Over the years, museum personnel have seen everything from bald eagles to white pelicans, from otter to deer, from water snakes to sea turtles along the creek. Many species of young fishes use the creek as a safe, protected nursery.

Many years ago, Owls Creek, Rudee Inlet and Lake Wesley were marshy backwaters off the ocean. The city dredged the area around Rudee Inlet and over time, Owls Creek also was dredged. Because no rivers flow into Owls Creek, its only fresh water comes from rainwater runoff.

Now Owls Creek, created by man, has become its own special place over the years, where humans can escape the rest of the man-made activities nearby.

Kayak trips take place from noon to 1:30 p.m., 2 to 3:30 p.m. and 4 to 5:30 p.m. on Tuesdays in August. Tickets, $28 per person, cover everything from kayaks to life preservers. Buy them ahead of time at the aquarium's Guest Services Office. Participants will be told where to gather for the trips.

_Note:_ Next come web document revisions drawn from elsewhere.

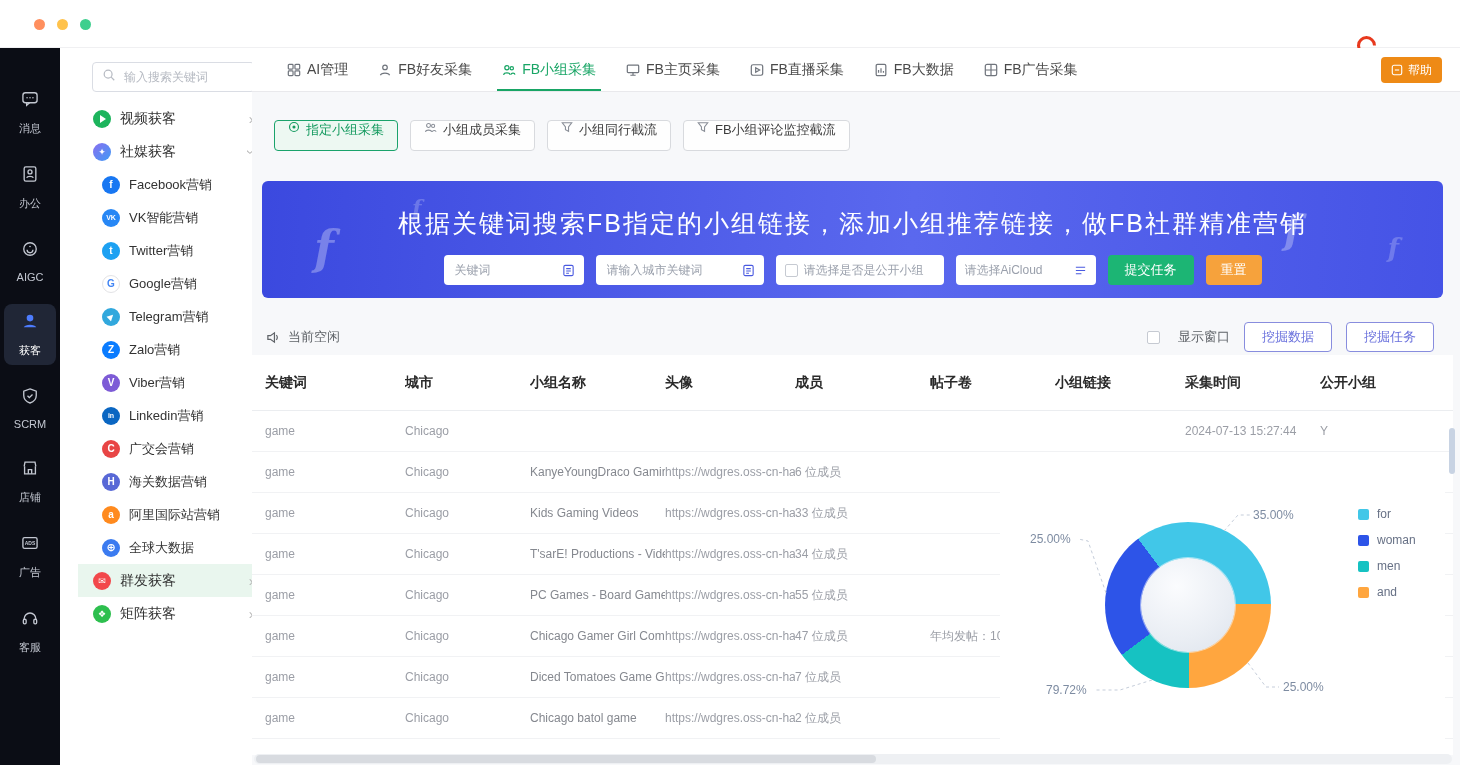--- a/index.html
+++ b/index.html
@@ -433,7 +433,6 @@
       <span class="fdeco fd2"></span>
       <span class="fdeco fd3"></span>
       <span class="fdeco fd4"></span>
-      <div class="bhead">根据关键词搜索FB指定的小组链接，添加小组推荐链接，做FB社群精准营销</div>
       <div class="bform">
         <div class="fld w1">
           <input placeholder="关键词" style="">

No experience is necessary because a Wild River Outfitters staffer will provide instruction before you launch. Even children, 6 and older, can participate. Call 385-0300 to find out more.

 

READERS' CLOSE ENCOUNTERS

More of Owls Creek  Cindi Fitzgerald , who lives in Lakewood, wrote that her sons, Will and Lee Fitzgerald , were fishing in Owls Creek near the municipal docks and saw a large sea turtle, 3 to 4  feet  long, in the water. They thought it was a loggerhead turtle.

Cuckoo sighting  Robert Brown  was on the observation deck off the trail to the Narrows in First Landing State Park when he heard a “clacking” call. Brown found himself “nose to beak with a black-billed cuckoo,” less than 5 feet  away. “I had a very good look at the scalloped markings at the base of the tail, and the whole handsome bird before it sailed off,” Brown said.    He added that he also has seen  numerous red-headed woodpeckers  along the trail.

Good mother  All summer, Don Crago   has kept  tabs on a vigilant mother duck and ducklings that visit his yard in Cardinal Estates. The mother started out with more than a dozen babies and remarkably  still has 10, and the youngsters are almost full-grown. Crago puts out a tub of water for them and in the beginning all the babies could swim in the tub. Now only three  youngsters, tightly squeezed, can fit in the tub.

Osprey   Sue Athanas  reports there’s a big osprey nest on a cell phone tower near her condo in Fieldstone Glen. “The nest is near our pool and we enjoyed watching the birds all last summer,” Athanas wrote. “This summer they came back and we are enjoying them again.”

Photo ops  Bobby Hill   snapped a photo of a young Cooper’s hawk on his deck at his home in Great Neck Meadows. “When he flew off I suddenly realized that less than 10 feet away on the deck was a squirrel frozen like a statue,” Hill wrote.  Very lucky squirrel. 

Dave and Ginny Hucks sent a cute photo of a young green heron walking across a hammock in their Bay Colony yard. The youngster was one of three born in a nest in the Hucks’ willow tree this summer.

Michael Adamchuk  sent a photo of a handsome gray fox, stretched out on a stump, “almost posing.” He took the photo at dusk recently near the 12th hole of Signature Golf Course at West Neck.